A double-walled pipe is a secondary contained piping system. It is a pipe within a pipe, or encased in an outer covering, with an annulus (interstitial space) between the two diameters. The inner pipe is the primary or carrier pipe and the outer pipe is called the secondary or containment pipe. The great majority of double-walled piping applications involve wastewater, groundwater, and process safety.

==Regulation==
United States Environmental Protection Agency (EPA) standards, published in 40 CFR Parts 280 and 281, mandate double-walled piping for many below-ground transport systems in wastewater treatment plants and at sanitary or hazardous-waste landfills or remediation sites. These and other regulations affect below-grade transport of hazardous materials in fuel storage systems, tank farms, drainage or runoff from process plants, and some food processing and related applications. Double-walled containment systems are also used for certain classes of toxic or corrosive chemicals, mostly gases, used in semiconductor device fabrication. Double-walled pipes may also be used where a wastewater pipe traverses a drinking water catchment area.

==Materials==
Double-walled pipe system may use plastic pressure pipe systems materials of high-density polyethylene (HDPE), polyvinyl chloride (PVC), chlorinated polyvinyl chloride (CPVC), polypropylene (PP), polyvinylidene fluoride (PVDF), and ethylene chlorotrifluoroethylene copolymer (ECTFE). Dual-wall stainless steel tubing is most commonly used in semiconductor plants for the containment of highly toxic gases.

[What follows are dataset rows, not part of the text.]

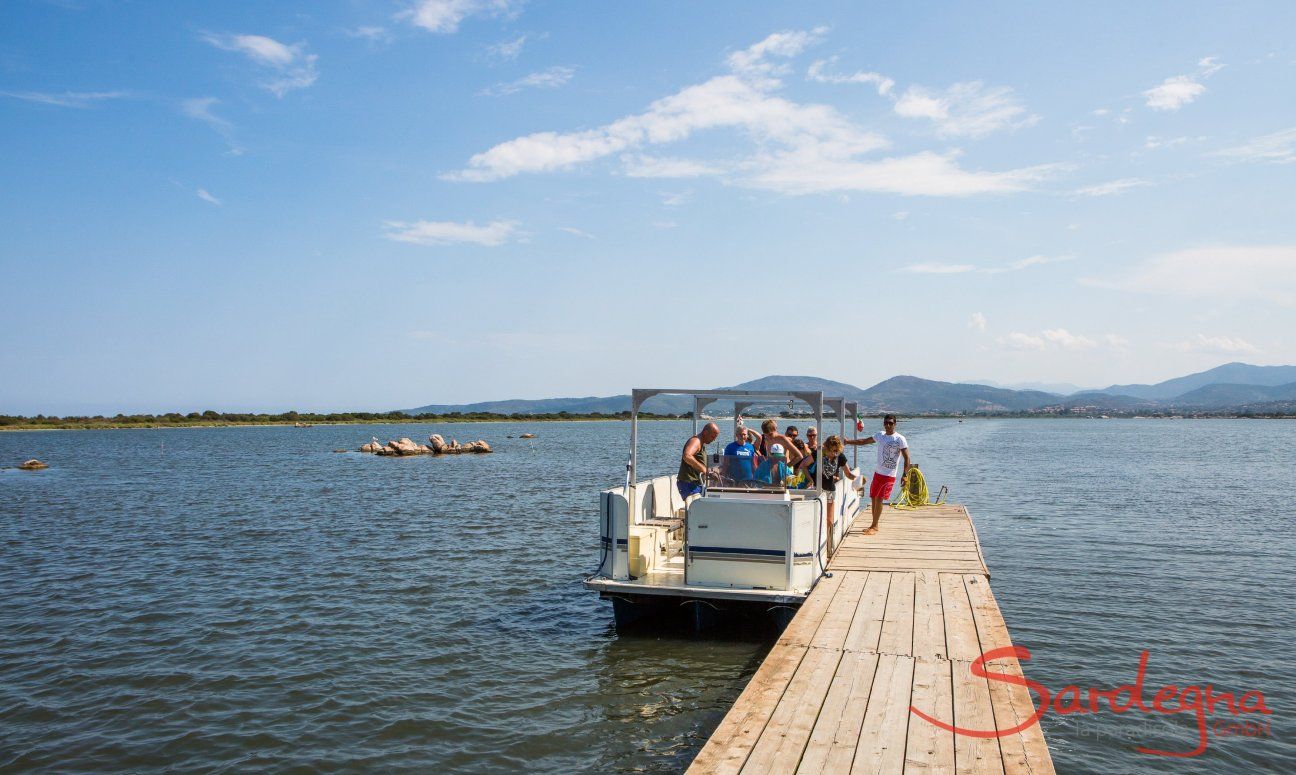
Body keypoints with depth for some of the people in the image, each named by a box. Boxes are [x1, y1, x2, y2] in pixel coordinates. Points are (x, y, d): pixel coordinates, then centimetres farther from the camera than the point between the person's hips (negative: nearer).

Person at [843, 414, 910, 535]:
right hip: (878, 472, 6)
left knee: (879, 499, -9)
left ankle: (874, 526, -2)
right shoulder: (880, 436, 7)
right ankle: (874, 525, 20)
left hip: (889, 475, -6)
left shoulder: (900, 439, -10)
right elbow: (863, 441, 15)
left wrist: (905, 474, -19)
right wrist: (847, 442, 5)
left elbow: (906, 458, -11)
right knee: (873, 498, 9)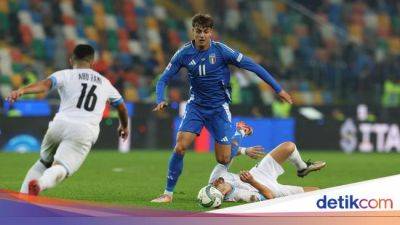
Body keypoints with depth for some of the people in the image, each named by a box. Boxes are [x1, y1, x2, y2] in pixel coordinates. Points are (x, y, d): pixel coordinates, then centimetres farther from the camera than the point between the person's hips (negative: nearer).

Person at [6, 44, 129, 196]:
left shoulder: (66, 75, 13)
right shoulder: (104, 82, 25)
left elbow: (46, 84, -8)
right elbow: (121, 105, 38)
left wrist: (22, 91, -24)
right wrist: (124, 126, 57)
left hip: (60, 125, 0)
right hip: (85, 132, 0)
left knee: (44, 161, 25)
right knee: (61, 167, -15)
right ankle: (42, 183, -48)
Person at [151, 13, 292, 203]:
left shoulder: (221, 51, -14)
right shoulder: (184, 53, -7)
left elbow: (252, 66, -8)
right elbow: (163, 79, -2)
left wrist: (278, 89, -7)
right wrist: (161, 100, -22)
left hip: (219, 107, -1)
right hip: (196, 105, 1)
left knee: (223, 159, -7)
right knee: (180, 147, -18)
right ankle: (168, 193, -6)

A leak detection system in the containment pipe indicates if the carrier pipe is leaking. Double wall pipes are usually hydrostatically tested, or tested to hold and maintain a target gas pressure before the first use.

A different special application of a double-walled pipe is a jacketed pipe, which is used to make high viscosity liquids flow at elevated temperature through the carrier pipe. The outer pipe circulates hot fluids that heat up the interior carrier pipe and its contents in turn.